Bye bye Bouverie — a tribute to my first grown-up flat.

Camilla Petty
4 min readMar 2, 2018

The night I got the keys, a few friends came over to eat pizza. Zoe asked me how — and how much — I’d paid for it and I’d answered truthfully. She stood at the window, looking out onto the darkening street below, making me feel like I’d said too much. Finally, she turned back to the room, “You know,” she said, “You could bring really ugly men back here and no-one would ever know”.

The purchase had sort of happened around me — too big and complex to fully grasp. I’d been travelling a lot with work, and the variously required decisions and signatures had been made in the gaps between busy days in other time zones. So, after the pizza had been eaten and the friends departed, the place suddenly came into sharp focus. Every brick, every square inch, every unknown click or clunk, mine to take care of. Or ignore.

To begin with, I ignored it — sort of lived on the edge of it. Grown-up people gave me grown-up housewarming gifts — a vase, a Le Creuset, a set of dining chairs. But on my own — as I was most all of the time to begin with — I did my makeup kneeling on the floor by a mirror and ate my meals standing up next to the hob. It would be five years before I got a TV. When the Summer came, I sat on the front steps wearing pyjamas and sunglasses and wondered where it would all lead and not unaware of the image I created for passers-by. Poor little rich girl.
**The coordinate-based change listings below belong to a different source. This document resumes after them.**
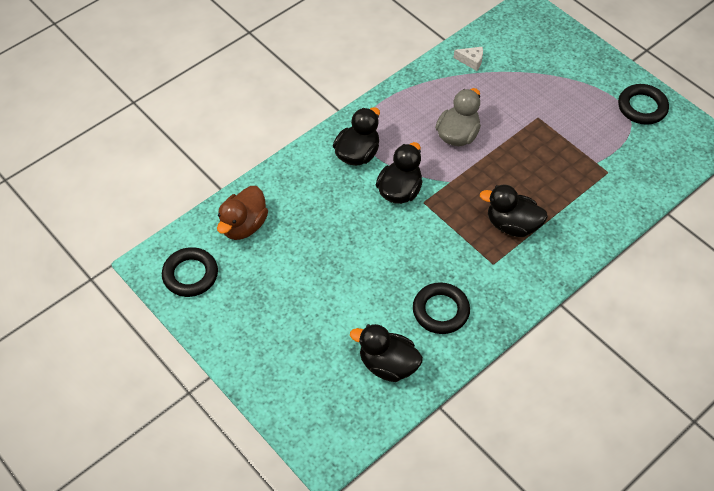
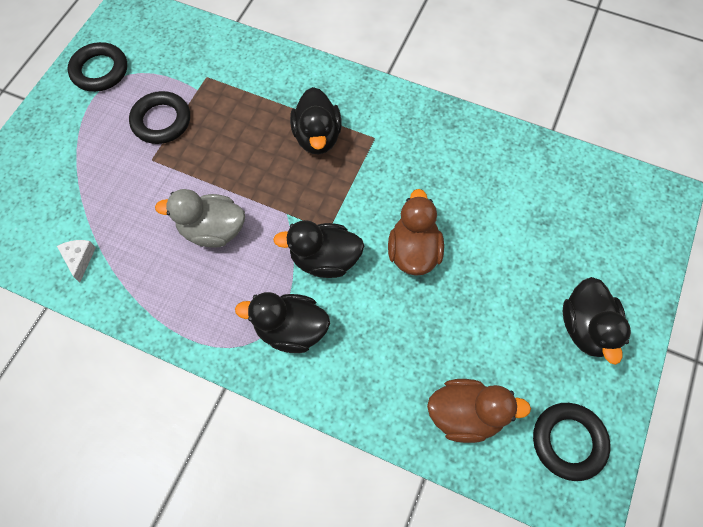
camera: 115 degrees left, 10 degrees up
black duck [350,324,423,382] -> black duck moved to [563,277,631,365]
black ring [413,282,470,334] -> black ring moved to [129,91,190,144]
none -> brown duck [388,189,444,276]

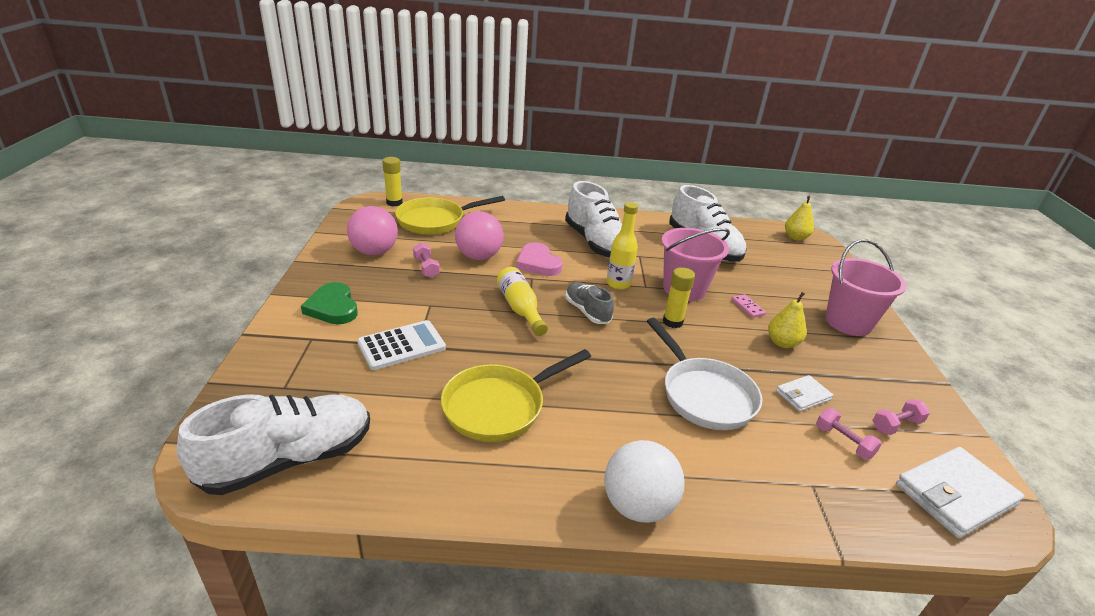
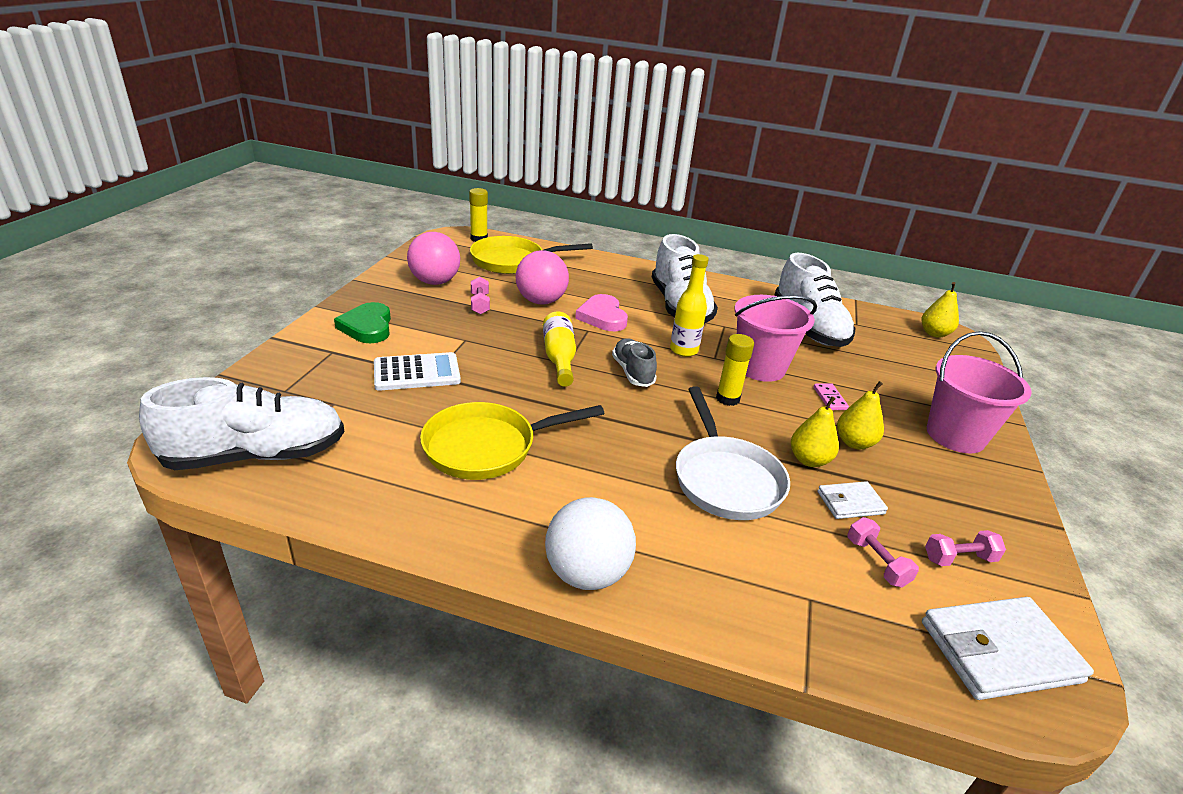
camera: 15 degrees right, 0 degrees up
none -> yellow pear [791,396,839,467]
That same Summer, for both the first and (likely) last time in my life, I had stayed out until the early morning, returning home only to shower and change before going in to work. The place was light and bright and I left feeling energised and without a care. In the afternoon, a phone call from my neighbour — a break in. I rushed home, but paused at the front door sobbing, unable to face the reality — the bricks and inches I’d failed to protect. The break-in was bad, but the aftermath was worse. Like the vase and Le Creuset, the grown-up advice had also been set aside. I had no home insurance, no alarm system, and had left two windows open to let the lightness and brightness in. I can’t even bare to write down what I lost. But after that, I didn’t ignore it any longer. I started to take care better care of the things there, and better care of myself.
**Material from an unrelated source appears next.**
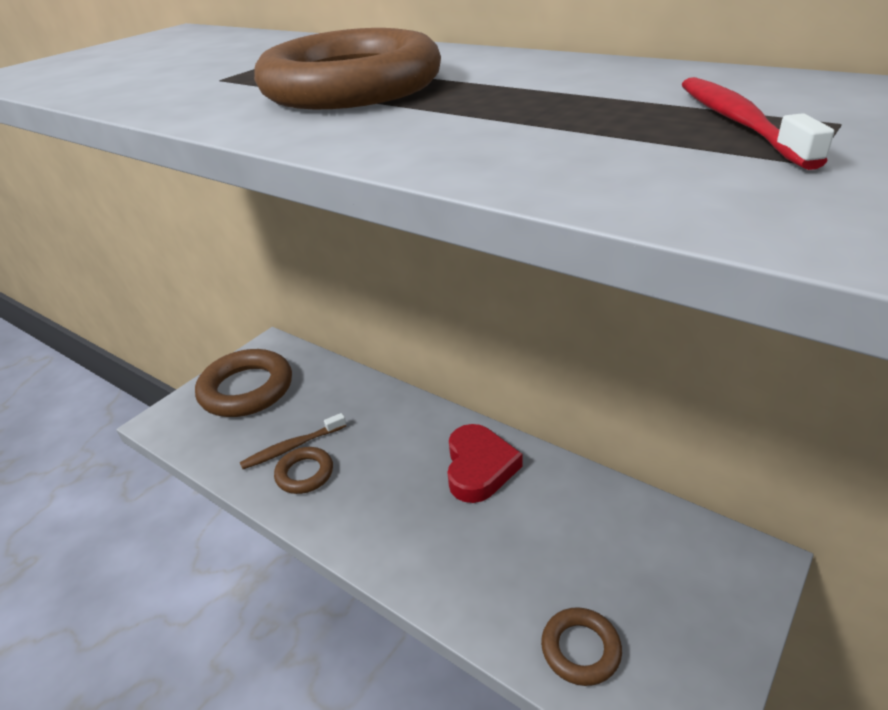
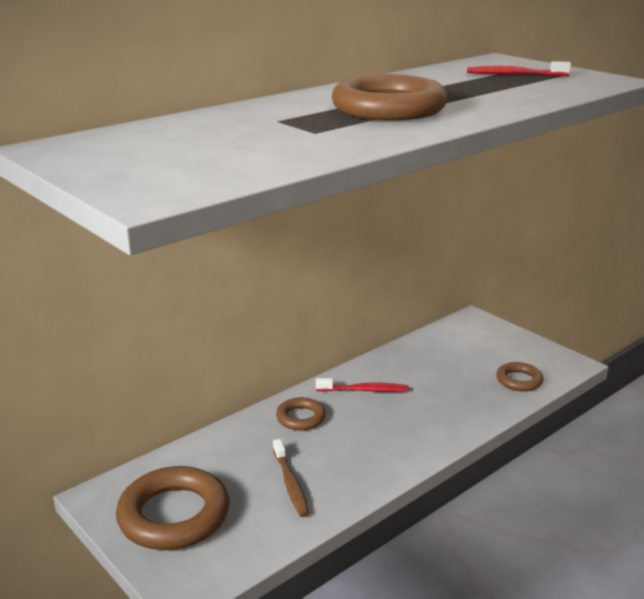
camera: 80 degrees left, 10 degrees down
brown ring [274,447,333,494] -> brown ring moved to [276,397,326,431]
red heart [447,424,522,503] -> red toothbrush [316,378,408,392]

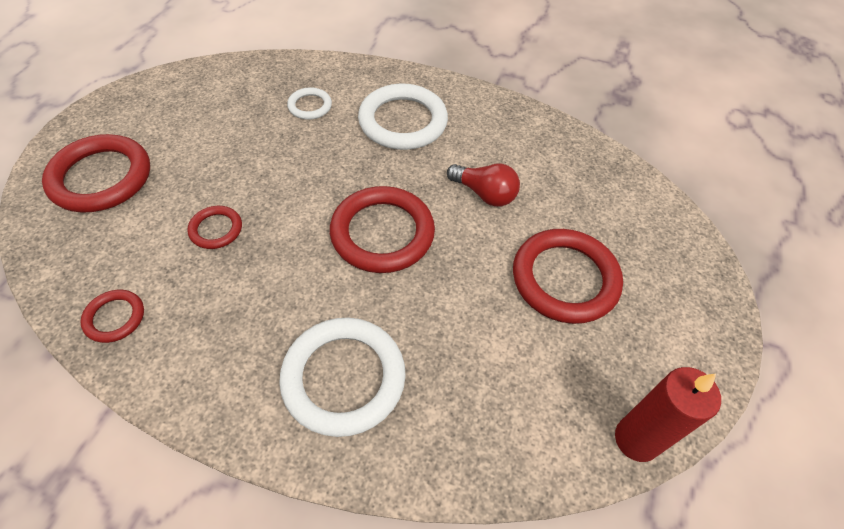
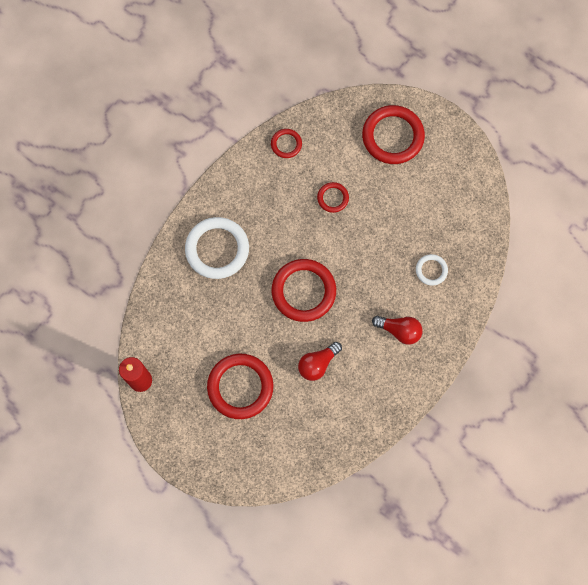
camera: 110 degrees right, 20 degrees up
white ring [358,84,448,150] -> red light bulb [372,316,423,345]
For a while, it became a shared resource. While I travelled, others came to camp out — to have a break from their flat shares and ex’s. Ellen, Vicky, Laura, Rebecca. Each leaving a waft of their perfume in the air and some nice trace of themselves that I then adopted. A cute mug, fancy hand soap, an ironing board. I started to fill the place with my own grown-up things and with art and artefacts made or passed along by family and friends. I kept it clean and tidy — enjoying finding it just as I left it. In those intervening years: many dinners, many conversations, many dance moves, many tears, many hours drifting from room to room, many unseen things.

When he first moved in I grieved terribly. “Like a transplant being rejected by the body”, he said. The fantasy of living with a loved one, momentarily displaced by the reality of sharing what had been a distinctly, intentionally solo space. The clicks and clunks now replaced by another’s existence if not right beside me then always just here, and there, and over there. As is his way, he was far kinder to me than I could be to him but, with time and with love, the place became ours. The stage on which we played out the first act of us.
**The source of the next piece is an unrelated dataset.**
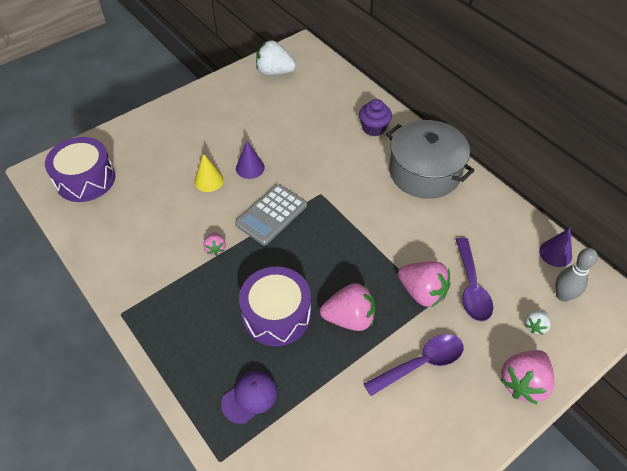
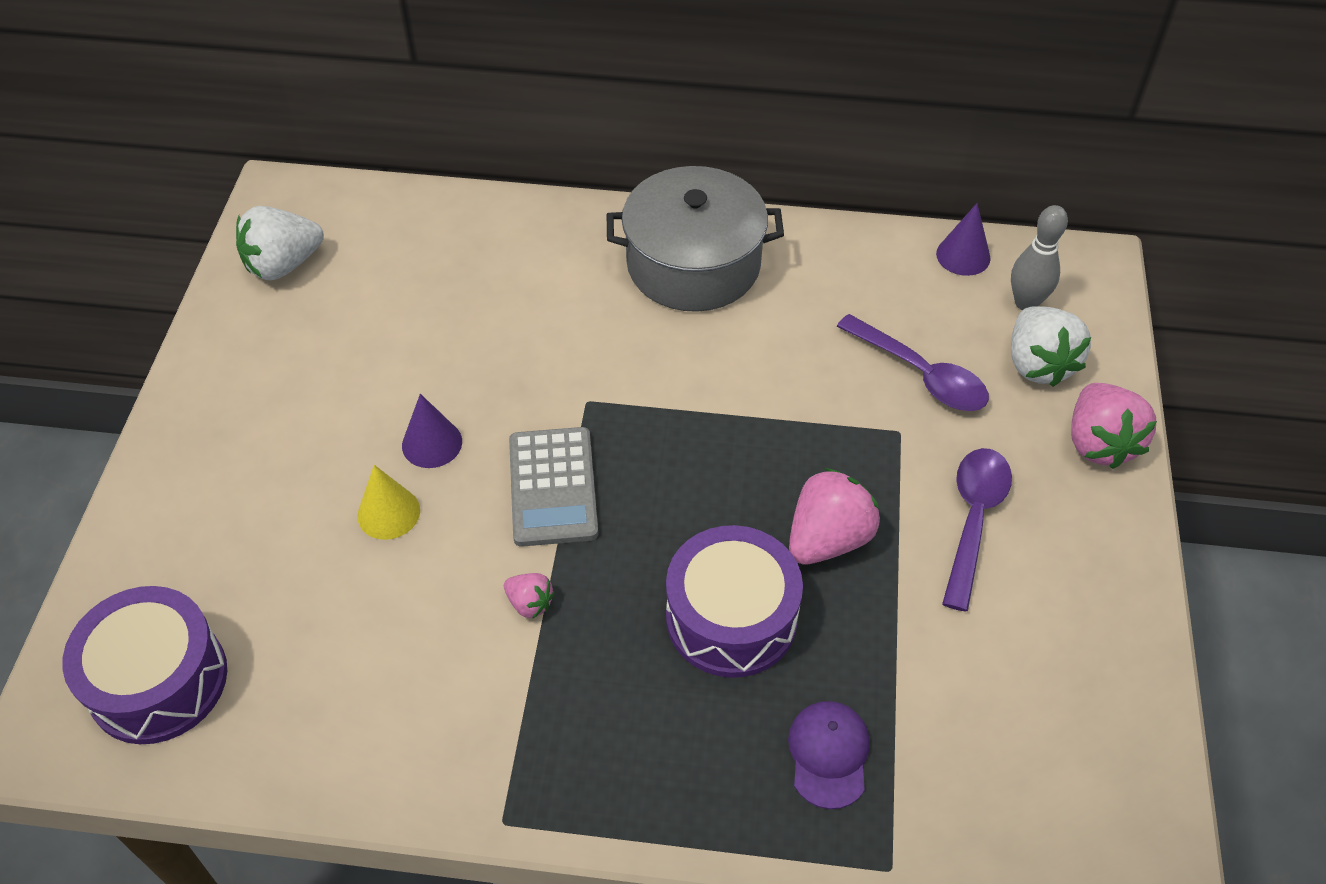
camera: 45 degrees left, 0 degrees up
purple cupcake [359,99,392,136] -> none
pink strawberry [398,261,451,307] -> none
white strawberry [525,310,551,335] -> white strawberry [1011,306,1091,387], size x1.94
When the For Sale sign went up, I felt sick at the thought of relinquishing it to someone else. I’d hoped to hang on to it, to rent it out until I had and raised my own girl to pass it (and the famous pink tiles in the kitchen) on to. But finances won’t allow, and who knows if I’ll even have a girl, or if she’d even want a flat. And so it goes, gone to the people who looked round once, at night, and made an offer there and then.

I subscribe to the idea of a Room of One’s Own. I had three rooms of my own which I filled with thoughts and ideas and, ultimately a life so rich I burst out of them, and no longer needed them. So on we move, where there will be other rooms and maybe one will be my own, if the mortgage will stretch.